India has consistently accused Pakistan of "terrorism," arming the Kashmiri militants and sending them across the cease-fire line into Indian-held Kashmir.

The JKLF is one of the oldest Kashmiri liberation groups. But in the last two years since the uprising in Indian-held Kashmir gained momentum, the JKLF went into debt and lost support to the better-organized, and better-armed Mujahideen Party. JKLF rallies support

A sense of unease now pervades Pakistani-controlled Kashmir. After the latest Kashmiri march was fired upon, JKLF demonstrators marched in Muzaffarabad, chanting, "Pakistani dogs go home."

The local government, long associated with the ruling Pakistani Muslim League, now finds its credentials as a nominal Kashmiri government are under fire. A series of strikes has been called to protest the shootings; the elderly Kashmiri Prime Minister Bardar Qayyum was the target of a recent grenade attack.

Army officials have denied the unrest in Pakistani-held Kashmir represent the beginning of an uprising there.

"Four thousand people do not represent the beginnings of public agitation," commented one Army official, downgrading the size of the Feb. 12 march.

The question now being asked is whether the leadership of the JKLF will be able to capitalize on the upsurge in popularity they have enjoyed since the march.

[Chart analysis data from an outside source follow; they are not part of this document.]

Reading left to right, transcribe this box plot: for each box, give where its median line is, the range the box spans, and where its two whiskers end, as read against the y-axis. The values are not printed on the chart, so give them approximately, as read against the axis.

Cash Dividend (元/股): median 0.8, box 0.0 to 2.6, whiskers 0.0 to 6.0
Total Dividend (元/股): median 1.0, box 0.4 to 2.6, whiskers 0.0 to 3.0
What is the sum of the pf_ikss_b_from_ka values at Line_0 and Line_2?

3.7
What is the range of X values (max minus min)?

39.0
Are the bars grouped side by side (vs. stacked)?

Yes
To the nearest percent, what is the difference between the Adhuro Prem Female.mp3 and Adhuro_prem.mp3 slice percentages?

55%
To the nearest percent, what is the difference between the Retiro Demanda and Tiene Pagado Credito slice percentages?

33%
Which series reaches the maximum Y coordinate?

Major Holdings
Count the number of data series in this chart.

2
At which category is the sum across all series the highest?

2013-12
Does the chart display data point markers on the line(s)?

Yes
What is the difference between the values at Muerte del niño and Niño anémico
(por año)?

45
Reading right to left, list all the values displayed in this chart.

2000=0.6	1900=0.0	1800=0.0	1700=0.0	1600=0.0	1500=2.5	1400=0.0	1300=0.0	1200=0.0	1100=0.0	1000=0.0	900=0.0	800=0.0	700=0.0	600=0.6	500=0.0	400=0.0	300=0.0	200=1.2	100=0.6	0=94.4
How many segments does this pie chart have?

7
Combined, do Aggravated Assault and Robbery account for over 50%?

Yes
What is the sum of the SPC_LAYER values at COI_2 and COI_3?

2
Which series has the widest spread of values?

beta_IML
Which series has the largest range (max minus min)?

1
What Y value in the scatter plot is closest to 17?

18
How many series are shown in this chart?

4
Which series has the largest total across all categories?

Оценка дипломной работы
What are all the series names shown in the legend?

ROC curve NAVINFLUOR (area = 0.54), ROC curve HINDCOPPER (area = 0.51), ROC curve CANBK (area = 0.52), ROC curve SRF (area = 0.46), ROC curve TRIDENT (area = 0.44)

The group is poorly organized and currently operates from a tiny one-room office in Muzaffarabad.

Much will depend on what attitude Pakistan displays toward the option of independence. At present, Prime Minister Sharif will only say that the Kashmiris should be allowed self-determination. He does not say whether he would oppose independence. What he does say, however, is that he will not be able to exercise the "painful duty" of preventing Kashmiris from trying to march into Indian-controlled Kashmir.